Using synthetic data to improve the reproducibility of statistical results in psychological research

Psychol Methods. 2022 Aug 4. doi: 10.1037/met0000526. Online ahead of print.

Abstract

In recent years, psychological research has faced a credibility crisis, and open data are often regarded as an important step toward a more reproducible psychological science. However, privacy concerns are among the main reasons that prevent data sharing. Synthetic data procedures, which are based on the multiple imputation (MI) approach to missing data, can be used to replace sensitive data with simulated values, which can be analyzed in place of the original data. One crucial requirement of this approach is that the synthesis model is correctly specified. In this article, we investigated the statistical properties of synthetic data with a particular emphasis on the reproducibility of statistical results. To this end, we compared conventional approaches to synthetic data based on MI with a data-augmented approach (DA-MI) that attempts to combine the advantages of masking methods and synthetic data, thus making the procedure more robust to misspecification.
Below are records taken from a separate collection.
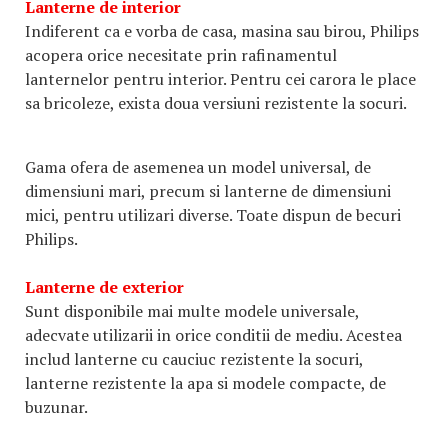
Lanterne de interior
Indiferent ca e vorba de casa, masina sau birou, Philips
acopera orice necesitate prin rafinamentul
lanternelor pentru interior. Pentru cei carora le place
sa bricoleze, exista doua versiuni rezistente la socuri.
Gama ofera de asemenea un model universal, de
dimensiuni mari, precum si lanterne de dimensiuni
mici, pentru utilizari diverse. Toate dispun de becuri
Philips.
Lanterne de exterior
Sunt disponibile mai multe modele universale,
adecvate utilizarii in orice conditii de mediu. Acestea
includ lanterne cu cauciuc rezistente la socuri,
lanterne rezistente la apa si modele compacte, de
buzunar.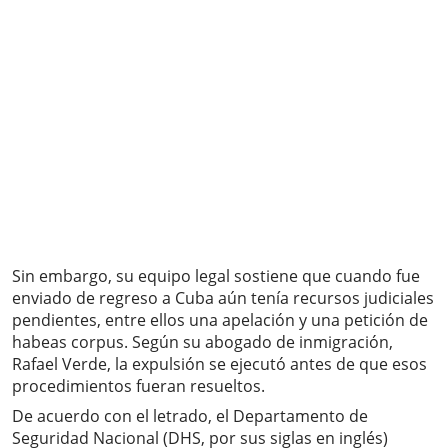
Sin embargo, su equipo legal sostiene que cuando fue
enviado de regreso a Cuba aún tenía recursos judiciales
pendientes, entre ellos una apelación y una petición de
habeas corpus. Según su abogado de inmigración,
Rafael Verde, la expulsión se ejecutó antes de que esos
procedimientos fueran resueltos.
De acuerdo con el letrado, el Departamento de
Seguridad Nacional (DHS, por sus siglas en inglés)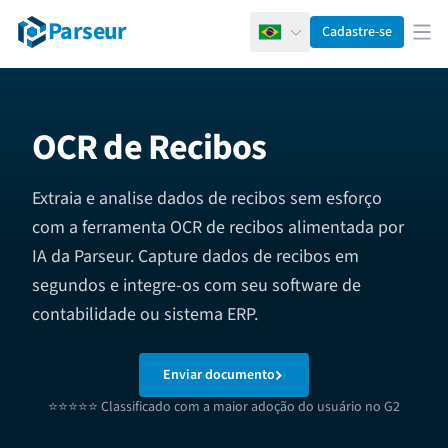
Parseur
Cadastre-se
Português
Abr
OCR de Recibos
Extraia e analise dados de recibos sem esforço
com a ferramenta OCR de recibos alimentada por
IA da Parseur. Capture dados de recibos em
segundos e integre-os com seu software de
contabilidade ou sistema ERP.
Enviar documento
⭐⭐⭐⭐⭐ Classificado com a maior adoção do usuário no G2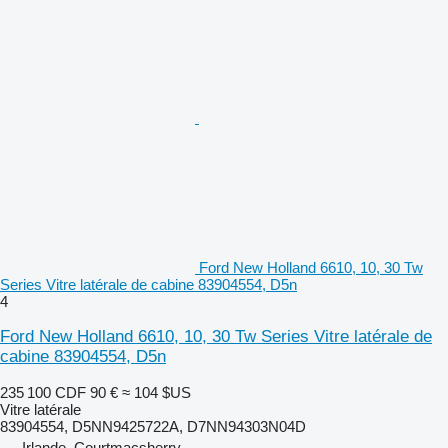
Ford New Holland 6610, 10, 30 Tw
Series Vitre latérale de cabine 83904554, D5n
4
Ford New Holland 6610, 10, 30 Tw Series Vitre latérale de
cabine 83904554, D5n
235 100 CDF
90 €
≈ 104 $US
Vitre latérale
83904554, D5NN9425722A, D7NN94303N04D
Irlande, Courtmacsherry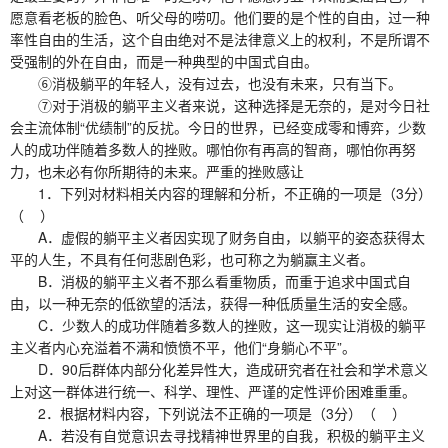
愿意看老板的脸色、听父母的唠叨。他们要的是个性的自由，过一种
率性自由的生活，这个自由绝对不是法律意义上的权利，不是所谓不
受强制的外在自由，而是一种典型的中国式自由。
⑥消极躺平的年轻人，没有过去，也没有未来，只有当下。
⑦对于消极的躺平主义者来说，这种选择是无奈的，是对今日社
会主流体制“优绩制”的反扰。今日的世界，已经变成零和博弈，少数
人的成功伴随着多数人的挫败。哪怕你有再高的智商，哪怕你再努
力，也未必有你所期待的未来。严重的挫败感让
1．下列对材料相关内容的理解和分析，不正确的一项是（3分）
（ ）
A．虚假的躺平主义者因实现了财务自由，以躺平的姿态获得太
平的人生，不具有任何悲剧色彩，也可称之为躺赢主义者。
B．消极的躺平主义者不那么看重物质，而重于追求中国式自
由，以一种无奈的低欲望的活法，获得一种低质量生活的安全感。
C．少数人的成功伴随着多数人的挫败，这一现实让消极的躺平
主义者内心充溢着不满和愤愤不平，他们“身躺心不平”。
D．90后群体内部分化差异性大，造成研究者在社会和学术意义
上对这一群体进行统一、科学、理性、严谨的定性评价困难重重。
2．根据材料内容，下列说法不正确的一项是（3分）（ ）
A．若没有自觉意识去寻找精神世界里的自我，积极的躺平主义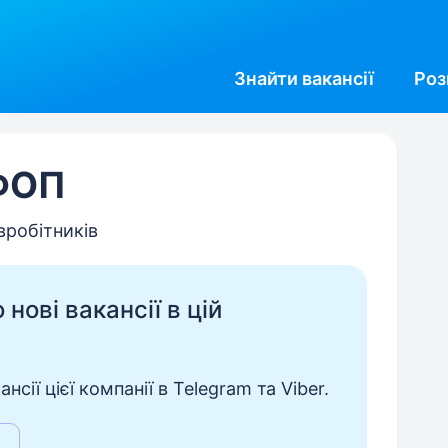
Знайти
вакансії
Роз
 ФОП
івробітників
нові вакансії в цій
сії цієї компанії в Telegram та Viber.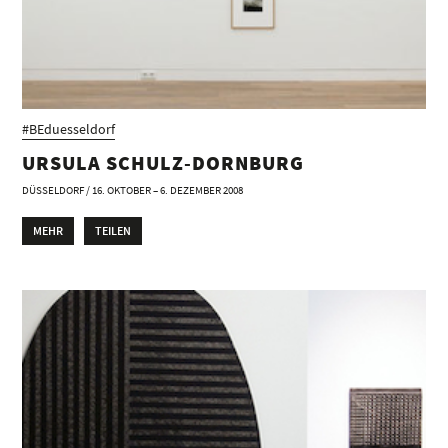
#BEduesseldorf
URSULA SCHULZ-DORNBURG
DÜSSELDORF / 16. OKTOBER – 6. DEZEMBER 2008
MEHR
TEILEN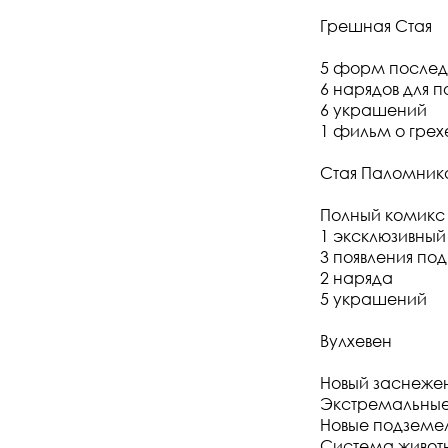
Грешная Стая
5 форм последо
6 нарядов для 
6 украшений
1 фильм о грех
Стая Паломник
Полный комикс 
1 эксклюзивный
3 появления по
2 наряда
5 украшений
Вулхевен
Новый заснежен
Экстремальные 
Новые подземел
Система животн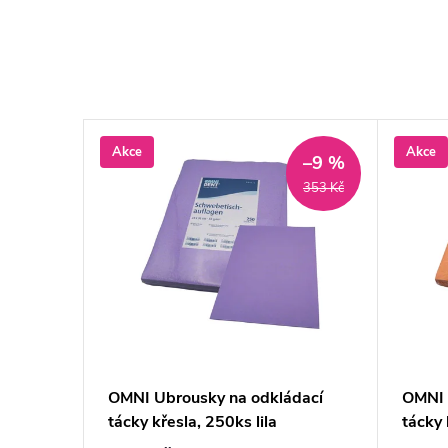
Akce
Akce
–9 %
–9 %
353 Kč
353 Kč
dací
OMNI Ubrousky na odkládací
OMNI 
tácky křesla, 250ks lila
tácky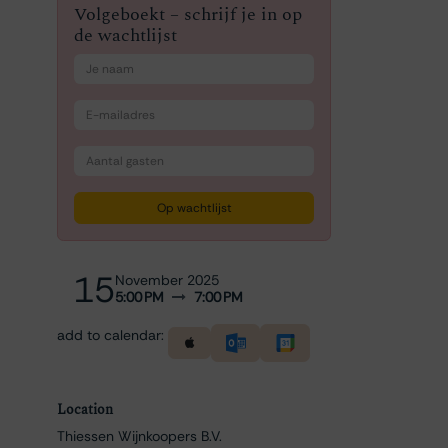
Volgeboekt – schrijf je in op
de wachtlijst
Op wachtlijst
15
November 2025
5:00 PM
7:00 PM
add to calendar:
Location
Thiessen Wijnkoopers B.V.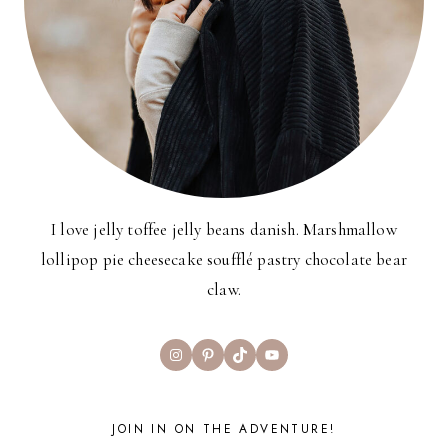
I love jelly toffee jelly beans danish. Marshmallow
lollipop pie cheesecake soufflé pastry chocolate bear
claw.
Instagram
Pinterest
TikTok
YouTube
JOIN IN ON THE ADVENTURE!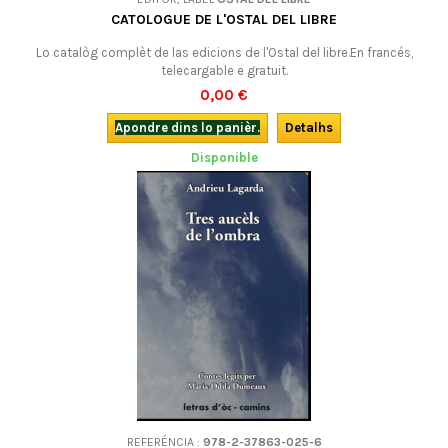
CATOLOGUE DE L'OSTAL DEL LIBRE
Lo catalòg complèt de las edicions de l'Ostal del libre.En francés,
telecargable e gratuit.
0,00 €
Apondre dins lo panièr.
Detalhs
Disponible
REFERÉNCIA :
978-2-37863-025-6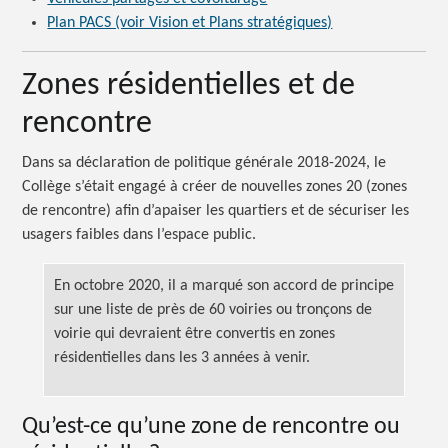
Plan PACS (voir Vision et Plans stratégiques)
Zones résidentielles et de
rencontre
Dans sa déclaration de politique générale 2018-2024, le
Collège s’était engagé à créer de nouvelles zones 20 (zones
de rencontre) afin d’apaiser les quartiers et de sécuriser les
usagers faibles dans l’espace public.
En octobre 2020, il a marqué son accord de principe
sur une liste de près de 60 voiries ou tronçons de
voirie qui devraient être convertis en zones
résidentielles dans les 3 années à venir.
Qu’est-ce qu’une zone de rencontre ou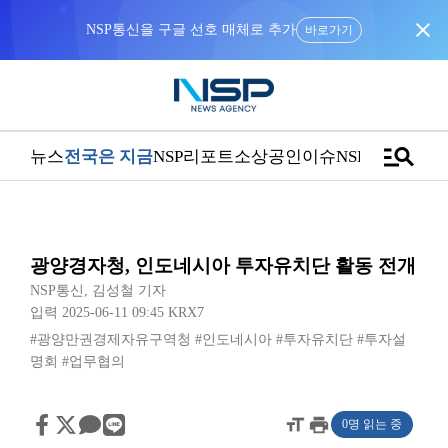
close
NSP통신을 구글 선호 매체로 추가
바로가기
manage_search
뉴스
전국은 지금
NSP리포트
소상공인
이슈
NSPTV
광양경자청, 인도네시아 투자유치단 활동 전개
NSP통신
,
김성철 기자
입력 2025-06-11 09:45
KRX7
#광양만권경제자유구역청
#인도네시아
#투자유치단
#투자설
명회
#업무협의
format_size
print
0명 읽는 중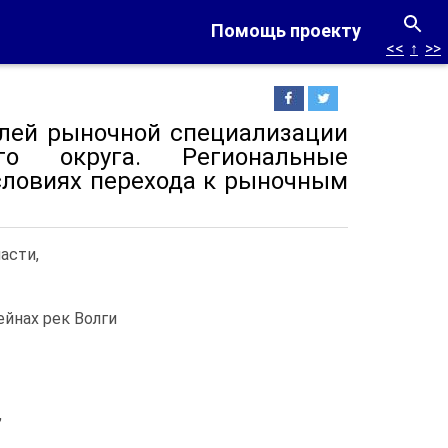
Помощь проекту
<<
↑
>>
слей рыночной специализации
го округа. Региональные
словиях перехода к рыночным
асти,
йнах рек Волги
,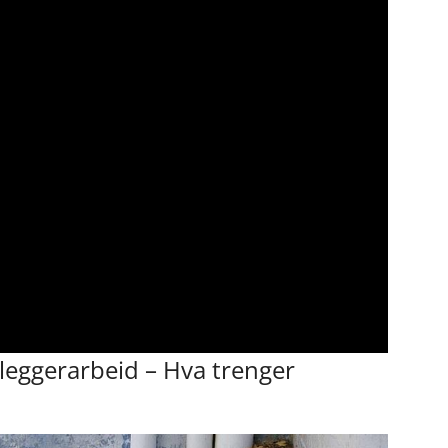
leggerarbeid‌ – Hva trenger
In multiple simulation studies, we found that the good properties of the MI approach strongly depend on the correct specification of the synthesis model, whereas the DA-MI approach can provide useful results even under various types of misspecification. This suggests that the DA-MI approach to synthetic data can provide an important tool that can be used to facilitate data sharing and improve reproducibility in psychological research. In a working example, we also demonstrate the implementation of these approaches in widely available software, and we provide recommendations for practice. (PsycInfo Database Record (c) 2022 APA, all rights reserved).